ORA POMBOS

 


Sem muita disposição para ler o único livro que trago na mochila e tendo três horas de espera de ônibus em Imperatriz, fui me ocupar da observação de pombos. 

Eu sei que deveria me ocupar de temas emergentes, como o da defesa da soberania nacional. Tenho medo de cochilar 10 minutos e acordar com notícia de golpe. Foi assim. Estava trabalhando longe do celular e perdi o momento exato em que o inelegível recebeu sua primeira tornozeleira. É impossível ficar atenta a tudo. Pisquei os olhos um dia desses e os EUA atacaram o Irã. Penso que posso segurar o tempo, inibir todo gesto, se não me distrair. 

Não consigo falar do genocídio em Gaza. Nunca imaginei viver isso: genocídio ao vivo e gente imbecilizada enrolada em bandeira de Israel. Não consigo dizer, não consigo ver as imagens que chegam. 

Covardemente, espio pombos. Uma dupla toma banho na água suja que corre ao lado da calçada. Felizes, voam e driblam o calor. Há um gordo.

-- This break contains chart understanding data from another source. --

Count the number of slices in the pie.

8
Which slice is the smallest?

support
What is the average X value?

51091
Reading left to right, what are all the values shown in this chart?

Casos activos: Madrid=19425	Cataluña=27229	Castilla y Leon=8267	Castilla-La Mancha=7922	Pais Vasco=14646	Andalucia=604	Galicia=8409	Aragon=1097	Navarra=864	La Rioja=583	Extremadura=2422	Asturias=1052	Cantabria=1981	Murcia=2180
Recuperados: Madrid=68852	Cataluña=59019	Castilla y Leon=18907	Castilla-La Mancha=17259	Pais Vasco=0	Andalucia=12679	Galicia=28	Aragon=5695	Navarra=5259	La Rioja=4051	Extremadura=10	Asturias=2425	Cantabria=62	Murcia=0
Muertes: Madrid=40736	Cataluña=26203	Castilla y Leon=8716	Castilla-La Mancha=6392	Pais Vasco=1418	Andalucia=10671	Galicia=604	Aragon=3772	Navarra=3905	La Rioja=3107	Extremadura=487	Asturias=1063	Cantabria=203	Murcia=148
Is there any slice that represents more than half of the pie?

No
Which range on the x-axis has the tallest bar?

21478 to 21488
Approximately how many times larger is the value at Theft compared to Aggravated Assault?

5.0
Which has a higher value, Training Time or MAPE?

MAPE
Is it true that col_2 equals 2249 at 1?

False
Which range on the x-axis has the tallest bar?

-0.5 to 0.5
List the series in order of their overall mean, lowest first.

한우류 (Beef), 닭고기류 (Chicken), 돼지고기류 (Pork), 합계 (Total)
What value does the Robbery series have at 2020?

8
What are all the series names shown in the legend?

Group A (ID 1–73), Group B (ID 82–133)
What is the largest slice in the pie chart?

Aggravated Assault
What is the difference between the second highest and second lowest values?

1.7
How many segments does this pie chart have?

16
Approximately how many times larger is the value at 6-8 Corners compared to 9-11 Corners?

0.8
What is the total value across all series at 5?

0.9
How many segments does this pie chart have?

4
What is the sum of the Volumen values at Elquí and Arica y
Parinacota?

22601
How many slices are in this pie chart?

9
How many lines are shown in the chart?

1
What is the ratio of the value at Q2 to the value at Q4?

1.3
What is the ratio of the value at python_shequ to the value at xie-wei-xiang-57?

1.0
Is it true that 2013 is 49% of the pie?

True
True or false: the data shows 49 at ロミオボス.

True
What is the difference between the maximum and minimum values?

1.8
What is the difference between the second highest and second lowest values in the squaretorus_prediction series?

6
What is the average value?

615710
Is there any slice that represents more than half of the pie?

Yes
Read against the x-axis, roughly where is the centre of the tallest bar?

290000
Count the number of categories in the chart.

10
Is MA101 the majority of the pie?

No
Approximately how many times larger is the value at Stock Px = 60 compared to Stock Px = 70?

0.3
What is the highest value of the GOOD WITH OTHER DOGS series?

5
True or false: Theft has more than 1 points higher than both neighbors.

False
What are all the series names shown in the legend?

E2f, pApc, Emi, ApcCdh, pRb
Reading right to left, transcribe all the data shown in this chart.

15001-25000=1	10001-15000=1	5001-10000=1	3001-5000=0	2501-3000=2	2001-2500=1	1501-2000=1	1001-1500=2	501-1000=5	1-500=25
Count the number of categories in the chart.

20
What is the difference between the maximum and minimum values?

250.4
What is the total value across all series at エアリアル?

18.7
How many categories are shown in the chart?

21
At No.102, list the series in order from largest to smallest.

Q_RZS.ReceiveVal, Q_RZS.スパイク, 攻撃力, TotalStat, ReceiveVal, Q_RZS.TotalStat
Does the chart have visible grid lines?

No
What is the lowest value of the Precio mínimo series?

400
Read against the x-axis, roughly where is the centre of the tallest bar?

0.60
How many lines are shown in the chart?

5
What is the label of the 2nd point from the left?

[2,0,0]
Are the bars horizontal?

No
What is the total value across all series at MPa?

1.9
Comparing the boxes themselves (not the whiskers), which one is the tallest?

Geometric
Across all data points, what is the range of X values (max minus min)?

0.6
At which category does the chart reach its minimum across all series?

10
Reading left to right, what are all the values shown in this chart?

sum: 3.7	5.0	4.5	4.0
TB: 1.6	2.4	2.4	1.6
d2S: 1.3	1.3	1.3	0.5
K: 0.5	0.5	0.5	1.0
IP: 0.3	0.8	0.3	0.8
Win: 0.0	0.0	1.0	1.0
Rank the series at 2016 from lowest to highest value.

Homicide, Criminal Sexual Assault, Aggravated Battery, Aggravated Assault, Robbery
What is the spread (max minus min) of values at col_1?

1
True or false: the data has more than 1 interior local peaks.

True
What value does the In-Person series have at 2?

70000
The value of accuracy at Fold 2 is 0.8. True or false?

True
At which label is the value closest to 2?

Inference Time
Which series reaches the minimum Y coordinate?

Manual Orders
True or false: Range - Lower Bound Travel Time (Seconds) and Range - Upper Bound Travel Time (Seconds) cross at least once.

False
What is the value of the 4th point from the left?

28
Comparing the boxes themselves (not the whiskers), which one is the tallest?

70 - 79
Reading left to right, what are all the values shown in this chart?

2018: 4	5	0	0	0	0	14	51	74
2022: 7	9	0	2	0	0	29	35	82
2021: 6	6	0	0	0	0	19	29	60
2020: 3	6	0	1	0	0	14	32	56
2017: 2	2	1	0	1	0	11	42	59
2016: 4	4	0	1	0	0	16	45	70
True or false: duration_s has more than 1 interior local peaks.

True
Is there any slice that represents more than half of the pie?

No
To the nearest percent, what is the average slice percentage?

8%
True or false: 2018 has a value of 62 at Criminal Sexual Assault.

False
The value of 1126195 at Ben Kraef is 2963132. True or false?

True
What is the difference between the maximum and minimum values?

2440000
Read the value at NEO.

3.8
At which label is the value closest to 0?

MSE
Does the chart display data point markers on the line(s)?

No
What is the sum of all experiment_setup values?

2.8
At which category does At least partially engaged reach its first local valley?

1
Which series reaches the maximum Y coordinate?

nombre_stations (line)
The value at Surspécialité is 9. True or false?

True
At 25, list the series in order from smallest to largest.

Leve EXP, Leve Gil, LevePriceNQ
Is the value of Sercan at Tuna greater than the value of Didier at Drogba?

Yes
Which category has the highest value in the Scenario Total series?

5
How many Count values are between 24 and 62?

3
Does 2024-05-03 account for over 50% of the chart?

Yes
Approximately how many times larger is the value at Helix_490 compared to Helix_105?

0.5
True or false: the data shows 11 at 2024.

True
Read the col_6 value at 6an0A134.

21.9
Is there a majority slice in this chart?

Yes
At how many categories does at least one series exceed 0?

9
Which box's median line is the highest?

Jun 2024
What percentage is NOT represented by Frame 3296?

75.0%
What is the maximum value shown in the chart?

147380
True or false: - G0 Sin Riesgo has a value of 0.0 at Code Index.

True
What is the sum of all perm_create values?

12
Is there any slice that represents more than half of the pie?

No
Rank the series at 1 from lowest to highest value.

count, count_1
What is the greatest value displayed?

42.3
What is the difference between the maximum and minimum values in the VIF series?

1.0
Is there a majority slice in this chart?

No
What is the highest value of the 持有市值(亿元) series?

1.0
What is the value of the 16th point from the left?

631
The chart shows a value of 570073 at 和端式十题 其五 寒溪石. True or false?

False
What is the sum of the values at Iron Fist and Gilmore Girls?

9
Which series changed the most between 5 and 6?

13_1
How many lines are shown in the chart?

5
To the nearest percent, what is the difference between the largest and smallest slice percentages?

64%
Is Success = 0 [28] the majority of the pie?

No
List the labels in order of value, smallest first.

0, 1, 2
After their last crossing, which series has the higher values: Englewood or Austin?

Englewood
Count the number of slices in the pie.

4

Bonito, com algumas penas azuladas. E me deparo com um morto, as pernas para o alto. Teria sido eletrocutado por um fio de alta tensão?

Na minha cabeça, uma canção de Chico. Morreu sem atrapalhar o sábado. Mas penso em Joana. Errou na dose, errou no amor, Joana errou de João. João deve ser o garboso pombo de penas azuladas. Joana está lá, no abandono da tarde.